Mas sinto falta do equilíbrio, as vezes.
Às vezes o vazio é só fome. Ou sede. Ou vontade de criar problemas.
Sei que a minha inquietude de hoje tem a ver com aquele pânico de me tornar uma dessas pessoas que simplesmente tiram o lixo da casa, levam o cachorro pra passear....
Vivo constantemente sobre o paradigma da urgência.
Querer que cada instante seja único me faz ser tomada pela ansiedade.
E assim vou passando por cima das coisas... Tropeçando nas pessoas... Tropeçando em mim. 
Não posso querer ser mais do que não fui.
Assim como querer ser mais é apenas a tentativa de querer ser alguma coisa. 
Não sei se sou alguma coisa. Mas as vezes me pego tentando. E tentar ser pode valer mais do que se colocar em um lugar de estabilidade.
Eu sou aquilo que não prometo ser e a cada minuto que passa vou me desconstruindo nesse risco enorme que é a vida.

terça-feira, 9 de abril de 2013

Já é março. 
O verão começa a dar as costas pro tempo e dá lugar pro outono, pras folhas que caem das árvores. 
A minha alma habita um instante essencial que parece voltar àquilo que nunca foi mas sempre quis ser.
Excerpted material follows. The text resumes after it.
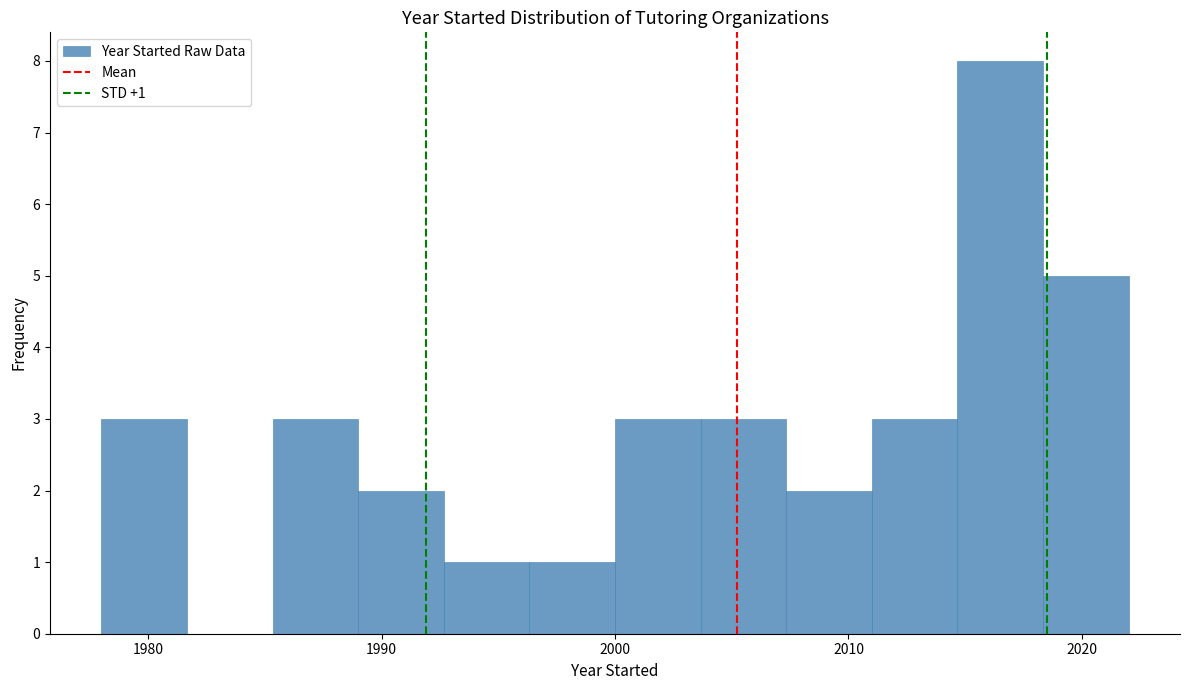

Read against the x-axis, roughly where is the centre of the tallest bar?

2017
É quando me dou conta de que é preciso muito cuidado para cuidar daquilo que se chama vida. 
A casa é o corpo, o tempo é a calma. 
Eu não me canso nunca, tô  sempre ai pronta pro acaso. 
Melhor acreditar.
Melhor ser. 
A ternura como força revolucionária. 
A paciência com o desenrolar dos acontecimentos. 
Respiro profundamente e olho no fundo dos olhos dos meses do ano. 
Só queria estar aonde estou agora, estar aonde se está. 
Mudar quando for preciso. 
E rir.

quarta-feira, 9 de janeiro de 2013

"E eu não sabia que minha história
era mais bonita que a de Robinson Crusoé."